What matters is to have a right understanding
of what death
means. Dying is more than the end of life.
Death is the last
summons that life serves on us. Dying is the
final, the all-
decisive act. With individuals as with nations
the events that
precede extinction in themselves conclude and
settle nothing.
After the thing has happened, it remains to be
determined, by
nations as by individuals, what is to be made
of it, how it is to
be regarded. The past event is neither good
nor evil; in itself
it i; nothing. It is the face we put upon it,
our way of viewing
it, that makes it what it is. A great
calamity, let us say, has
overtaken a nation.

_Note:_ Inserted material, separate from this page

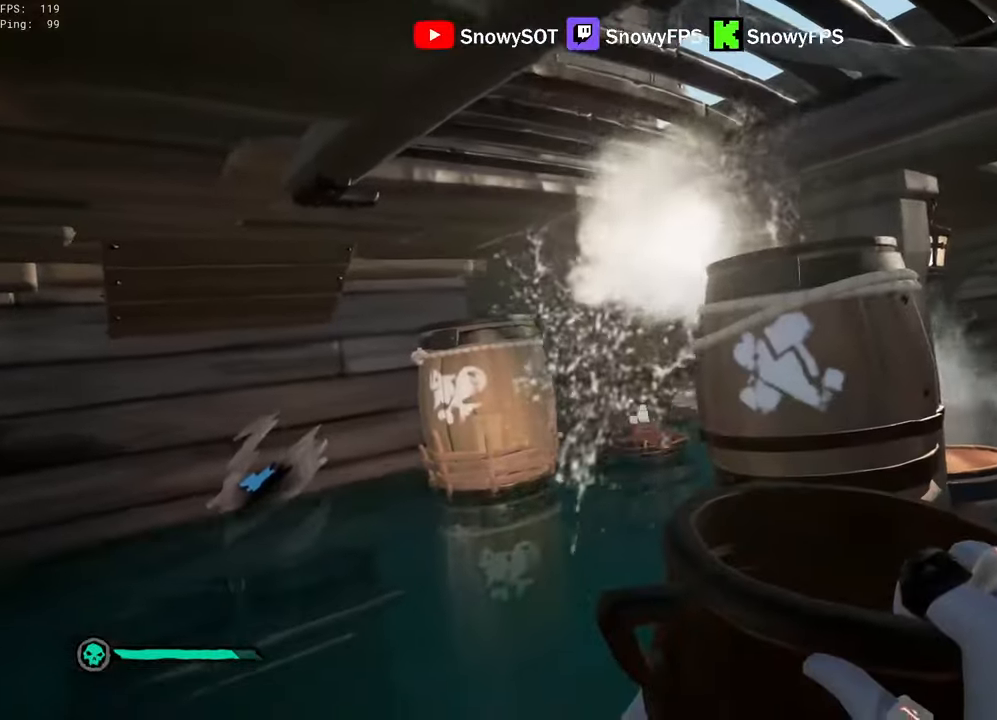
{"keys": ["a", "w"], "mouse": ["left"], "mouse_move": "still", "events": [[17, "mouse_left", "down"], [100, "mouse_left", "up"], [150, "mouse_left", "down"], [250, "mouse_left", "up"], [300, "mouse_left", "down"], [383, "w", "down"], [483, "a", "down"]]}
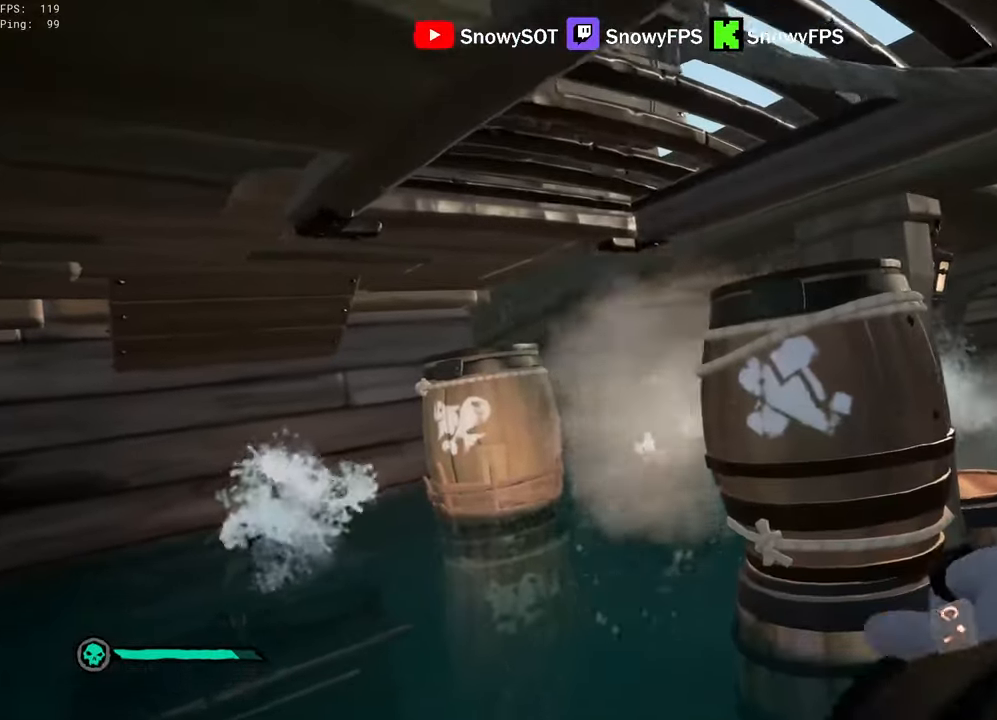
{"keys": [], "mouse": [], "mouse_move": "right", "events": [[217, "mouse_left", "up"], [267, "mouse_left", "down"], [300, "w", "up"], [350, "mouse_left", "up"], [400, "mouse_left", "down"], [500, "a", "up"], [500, "mouse_left", "up"]]}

The event has happened,
but it is not over
with. The nation may give way to despair. It
may also think the
matter through again, rejudge it; and make a
fresh start. Not
until we have decided how to take it is the
event, long past
though it may be, completed. The deep
significance of death is
that it is the final sentence a man passes on
his whole life. It
is the definite character he stamps upon it.
When he comes to die
a man must decide whether he will or will not
once more take his
whole life in hand, be sorry for all he has
done amiss, and
plunge and recast it in the burning heat of
repentence, give God
humble thanks for what was well done, (to him
be the honor!) and
cast the whole upon God in entire abandonment.
Or he may give way
to despondency and weakly and ignobly let life
slip from him. In
this case life comes to no conclusion; it
merely, without shape
or character, ceases to be.
The high "art of dying" is to accept
the life that is leaving us,
and by a single act of affirmation put it into
God's hands.
Each evening we should practice this high art
of giving life an
effectual conclusion by reshaping the past and
impressing it with
a final validity and an eternal character. The
evening hour is
the hour of completion. We stand then before
God with a
premonition of the day on which we shall stand
before him face to
face and give in our final reckoning. We have
a sense of the past
being past, with its good and evil, its losses
and waste. We
place ourselves before God to whom all time,
past or future, is
the living present, before God who is able to
restore to the
penitent even what is lost. We think back over
the day gone by.
What was not well done contrition seizes upon
and thinks anew.
For what was well done we give God humble
thanks, sincerely
taking no credit to ourselves. What we are
uncertain about, or
failed to accomplish, the whole sorry remnant,
we sink in entire
abandonment into God's all powerful love.